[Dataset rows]
▽

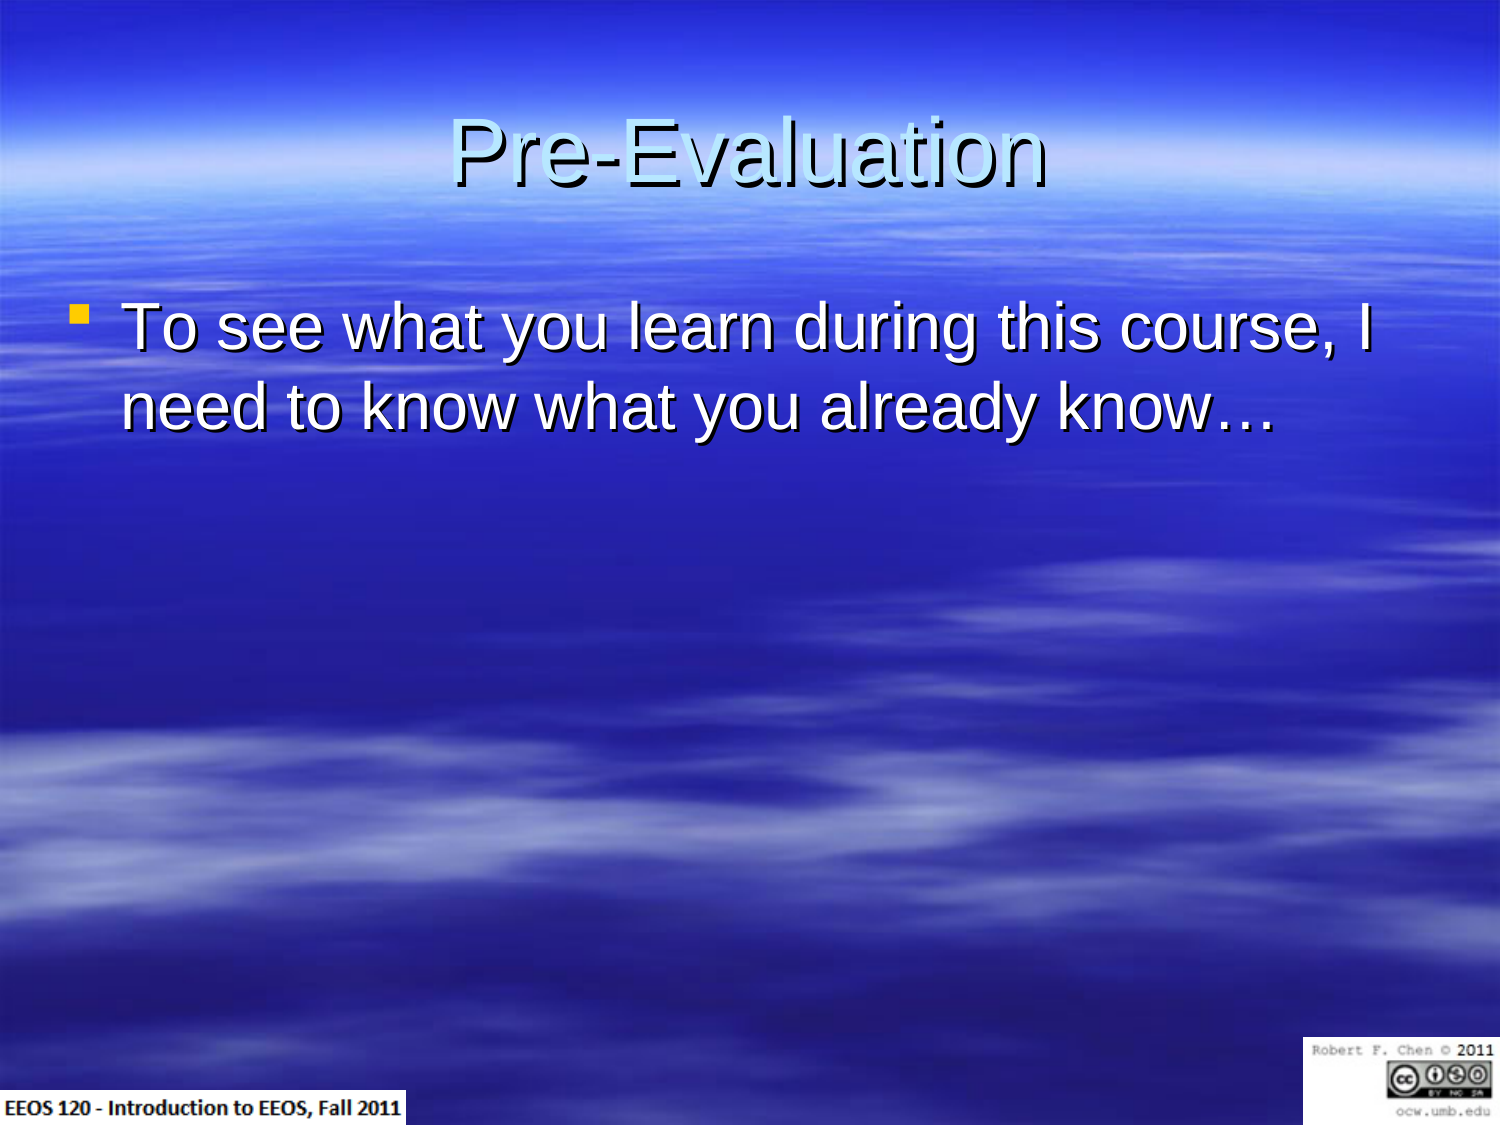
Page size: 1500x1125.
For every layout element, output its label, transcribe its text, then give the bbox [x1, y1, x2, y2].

list To see what you learn during this course, I need to know what you already know… [49, 274, 1451, 1001]
title Pre-Evaluation [49, 37, 1446, 255]
picture [0, 0, 1500, 1125]
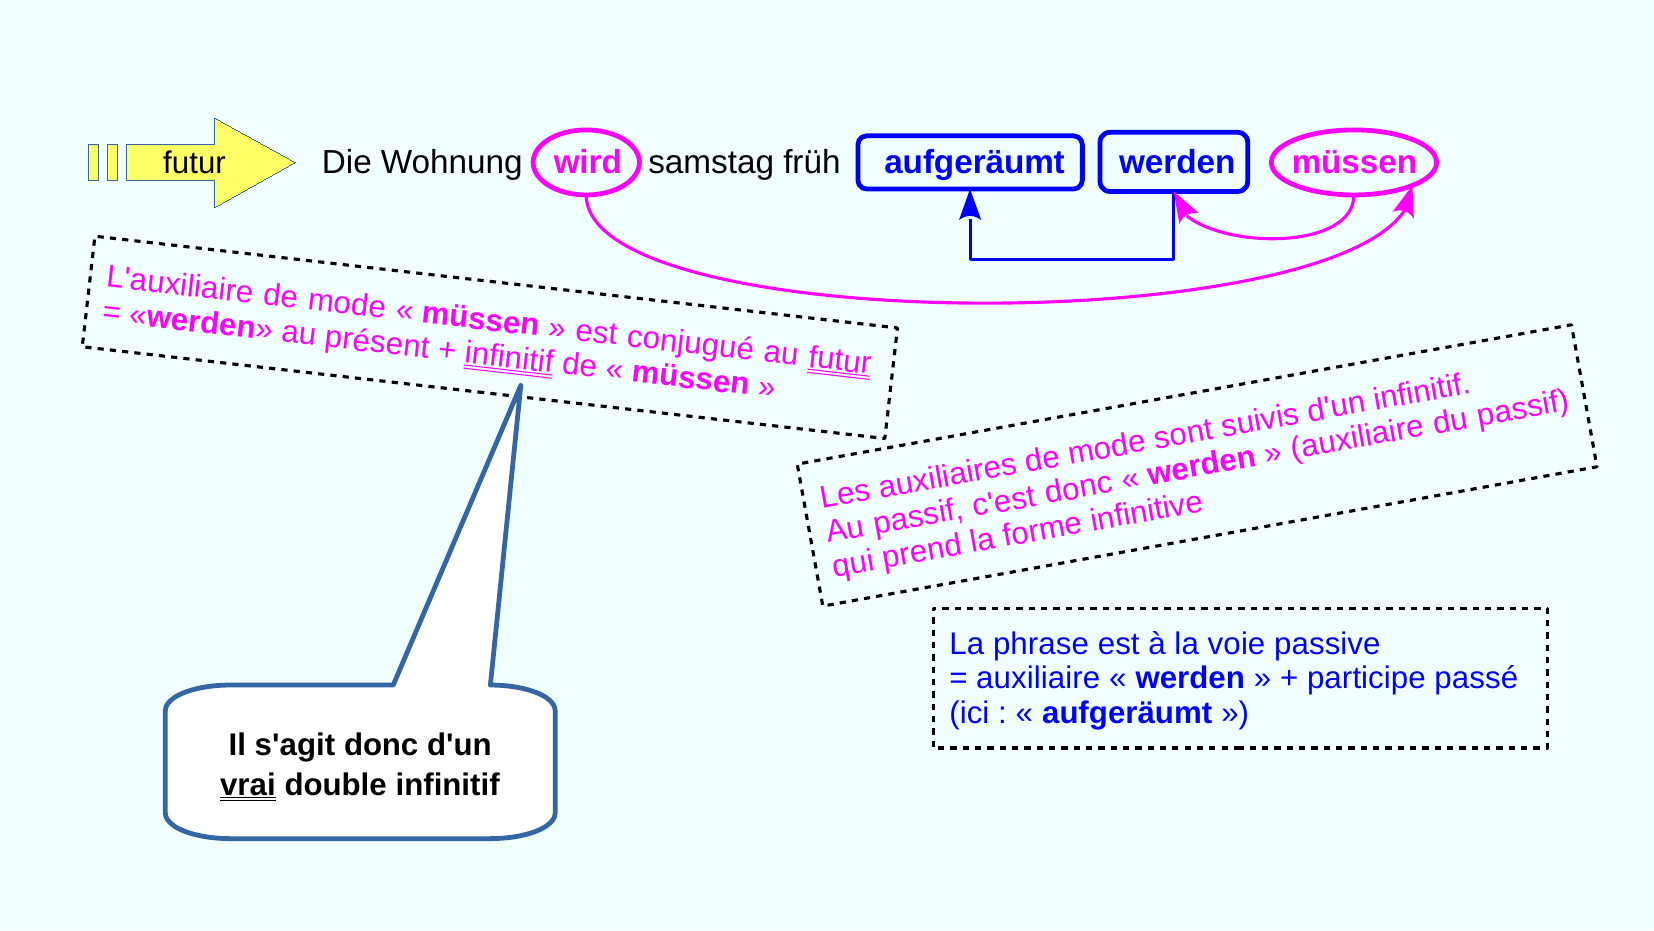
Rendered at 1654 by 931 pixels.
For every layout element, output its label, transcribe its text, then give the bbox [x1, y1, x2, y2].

text_box Il s'agit donc d'un vrai double infinitif [165, 385, 556, 839]
text_box müssen [1277, 135, 1433, 188]
text_box müssen [1277, 135, 1297, 146]
text_box werden [1104, 135, 1245, 188]
text_box müssen [1415, 177, 1433, 188]
text_box Die Wohnung [307, 135, 538, 188]
text_box samstag früh [633, 135, 856, 188]
text_box futur [88, 144, 99, 181]
text_box Les auxiliaires de mode sont suivis d'un infinitif. Au passif, c'est donc « werden » (auxiliaire du passif) qui prend la forme infinitive [797, 324, 1598, 607]
text_box futur [107, 144, 118, 181]
text_box L'auxiliaire de mode « müssen » est conjugué au futur = «werden» au présent + infinitif de « müssen » [82, 236, 898, 439]
text_box müssen [1411, 135, 1433, 148]
text_box wird [538, 135, 633, 188]
text_box aufgeräumt [1081, 135, 1089, 188]
text_box aufgeräumt [869, 139, 1079, 186]
text_box La phrase est à la voie passive = auxiliaire « werden » + participe passé (ici : « aufgeräumt ») [933, 608, 1548, 749]
text_box wird [538, 135, 549, 144]
text_box müssen [1277, 179, 1293, 188]
text_box futur [126, 118, 296, 208]
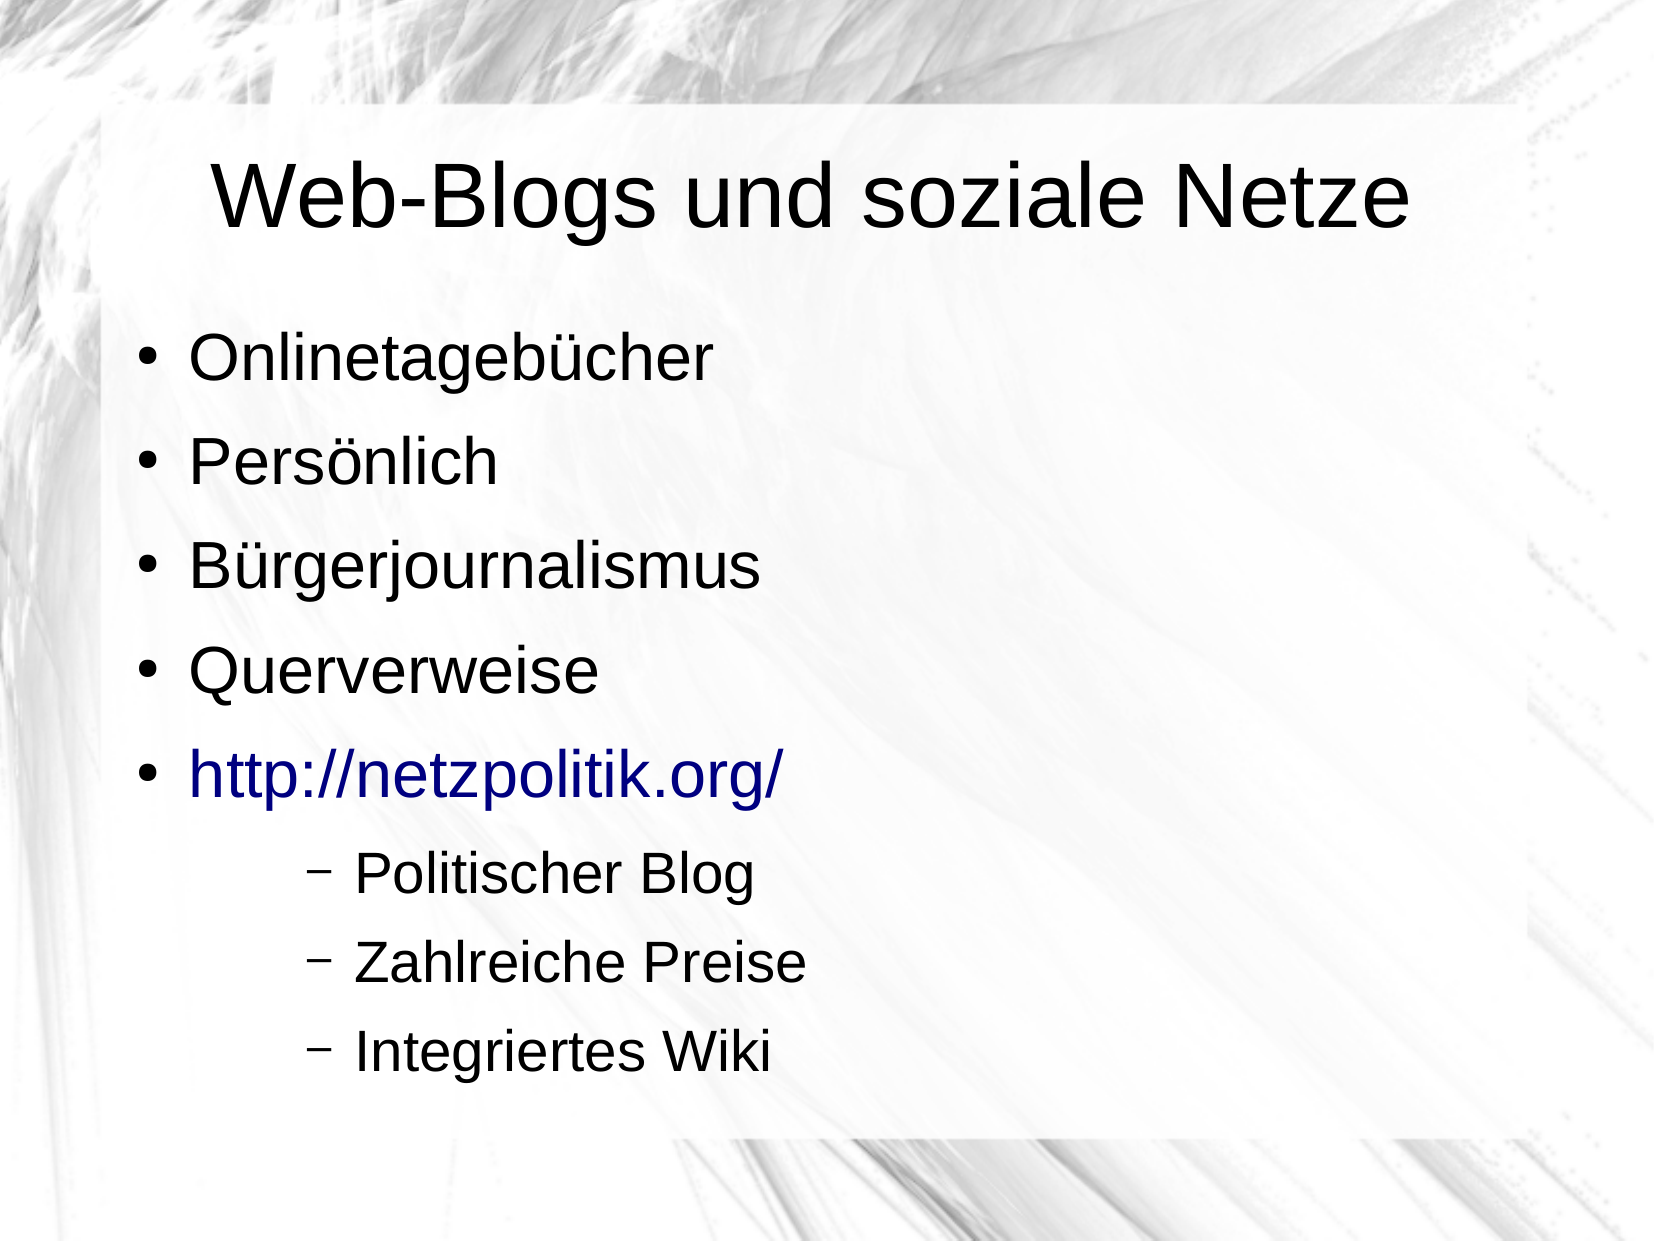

△

Revise the rows from their start up to and including the line with "picture [0, 0, 1500, 1125]", swapping "transcribe" for "copy" and keeping everything else unchanged. Leave the pictures out of your answer.

> Task output:
Page size: 1500x1125.
For every layout element, output its label, copy its text, then give the bbox [x1, y1, x2, y2].

list To see what you learn during this course, I need to know what you already know… [49, 274, 1451, 1001]
title Pre-Evaluation [49, 37, 1446, 255]
picture [0, 0, 1500, 1125]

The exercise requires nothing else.